Der Uni geht es im Frühjahr 2015 vor allem um Schadensbegrenzung: Es kommt zu einem Gespräch zwischen Laschet, dem Vorsitzendenden des Prüfungsausschusses der Philosophischen Fakultät und Verantwortlichen des Studiengangs: Nachdem nun auch die Koordinatorin von den rekonstruierten Noten weiß, dürfen sich die Studenten nochmals entscheiden, ob sie die Ergebnisse anerkennen oder annullieren lassen und eine neue Klausur schreiben. Nachschreibe-Termin ist der heutige Dienstag. Fast elf Monate nach dem Berlinbesuch.
Geschäftsführerin Johanna Holst ist Ende März offenbar noch immer nachhaltig verärgert: „Sie können sich vorstellen, dass mir der ganze Vorgang genauso wenig Freude bereitet wie Ihnen“, schreibt sie den Studenten. Man ziehe nun aber Lehren aus dem „Schlamassel“: Laschet soll nur noch Klausur-Kopien erhalten oder aber im Unibüro korrigieren. „Bis auf Weiteres“, heißt es in der E-Mail vom 31. März, würden Laschet-Seminare „nur noch als Zusatzkurse ohne Prüfungsleistung angeboten“.

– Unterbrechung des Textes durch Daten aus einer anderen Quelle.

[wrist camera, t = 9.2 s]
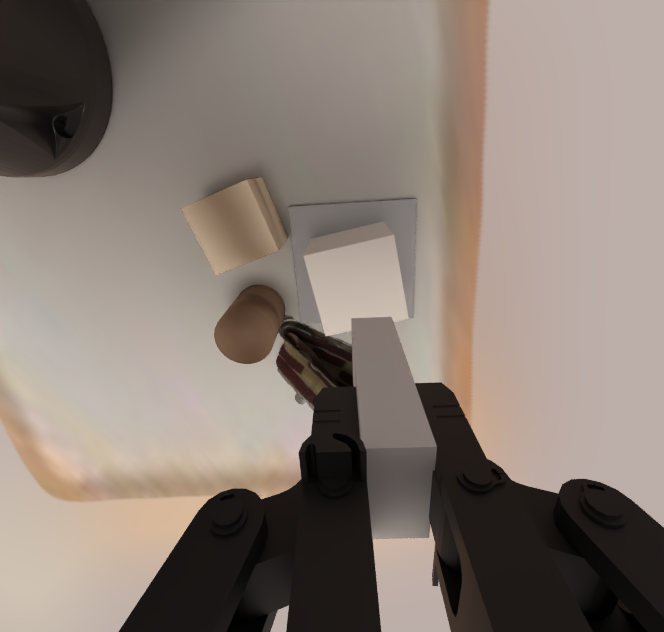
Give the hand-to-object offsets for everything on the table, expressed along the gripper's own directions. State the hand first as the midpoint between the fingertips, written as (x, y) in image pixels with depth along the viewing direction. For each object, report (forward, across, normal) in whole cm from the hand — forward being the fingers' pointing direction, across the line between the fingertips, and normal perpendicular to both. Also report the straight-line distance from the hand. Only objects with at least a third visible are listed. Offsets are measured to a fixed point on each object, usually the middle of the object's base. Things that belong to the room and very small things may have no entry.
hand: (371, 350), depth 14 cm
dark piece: (+18, -3, -12) cm, 22 cm away
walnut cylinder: (+18, -8, -5) cm, 20 cm away
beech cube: (+18, -8, +3) cm, 20 cm away
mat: (+18, 0, -1) cm, 18 cm away
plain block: (+17, 0, -1) cm, 17 cm away
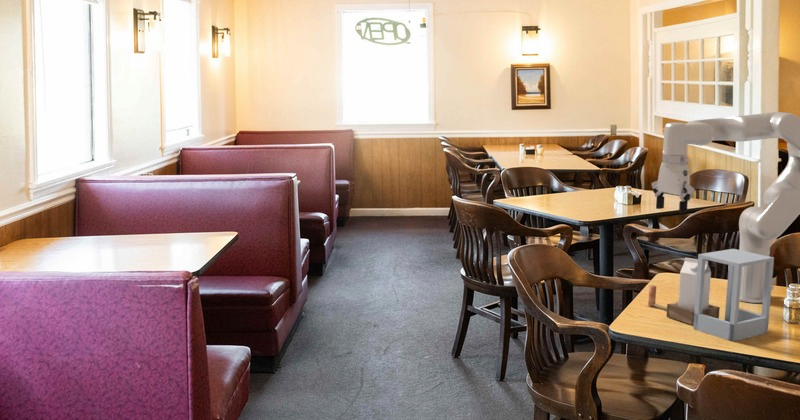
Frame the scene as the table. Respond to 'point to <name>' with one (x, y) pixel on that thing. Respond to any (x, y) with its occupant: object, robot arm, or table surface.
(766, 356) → the table surface
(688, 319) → the brown tray with handle
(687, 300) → the milk carton
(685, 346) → the table surface
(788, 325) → the table surface
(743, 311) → the grey open frame
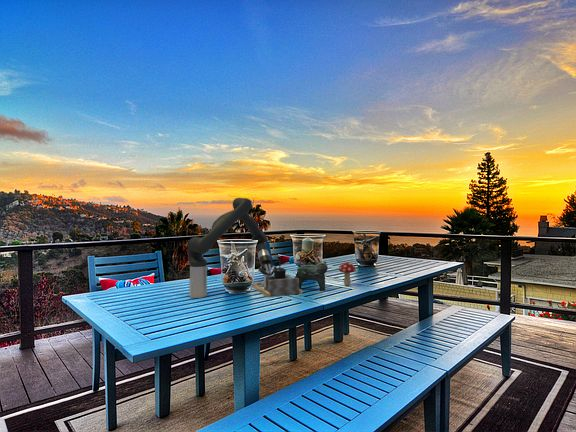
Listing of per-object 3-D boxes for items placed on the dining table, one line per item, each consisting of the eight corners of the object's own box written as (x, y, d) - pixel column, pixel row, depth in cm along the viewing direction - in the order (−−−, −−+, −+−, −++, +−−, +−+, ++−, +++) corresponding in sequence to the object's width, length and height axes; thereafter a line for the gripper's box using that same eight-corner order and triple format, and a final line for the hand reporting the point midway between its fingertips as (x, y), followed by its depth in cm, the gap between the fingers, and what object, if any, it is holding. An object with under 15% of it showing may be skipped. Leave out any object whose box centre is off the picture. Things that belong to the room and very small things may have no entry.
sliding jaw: (265, 292, 202) (265, 276, 202) (264, 290, 205) (264, 276, 205) (290, 289, 208) (290, 275, 208) (288, 288, 211) (288, 274, 211)
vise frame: (266, 297, 191) (266, 281, 191) (251, 286, 220) (251, 272, 220) (302, 293, 200) (302, 278, 199) (282, 283, 228) (282, 269, 228)
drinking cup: (281, 294, 198) (281, 260, 197) (270, 292, 202) (270, 259, 201) (288, 291, 204) (288, 258, 204) (277, 290, 208) (278, 257, 208)
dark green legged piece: (327, 289, 211) (327, 257, 211) (327, 291, 205) (327, 258, 204) (295, 288, 213) (295, 256, 213) (294, 291, 207) (294, 258, 206)
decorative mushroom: (359, 286, 220) (359, 263, 220) (347, 288, 213) (347, 264, 213) (347, 283, 229) (347, 260, 229) (335, 285, 223) (335, 262, 222)
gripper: (256, 254, 224) (262, 276, 213) (275, 253, 229) (281, 275, 218) (253, 261, 229) (259, 283, 218) (272, 260, 234) (278, 282, 223)
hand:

Dazu wird es nun nicht mehr kommen: Vom „Kölner Stadt-Anzeiger“ Ende vergangener Woche auf den Fall angesprochen, erklärte Laschet das Ende seines Engagements als Lehrbeauftragter: „Diesen Schritt halte ich angesichts dieses misslichen Vorgangs mit Blick auf die berechtigte Sensibilität der Öffentlichkeit am Schnittpunkt zwischen Wissenschaft und Politik für erforderlich, bedaure ihn persönlich jedoch sehr.“
Er wolle damit „die Gefahr einer parteipolitischen Auseinandersetzung“ abwenden, die dem Studiengang „Schaden zufügen würde“, schreibt Laschet.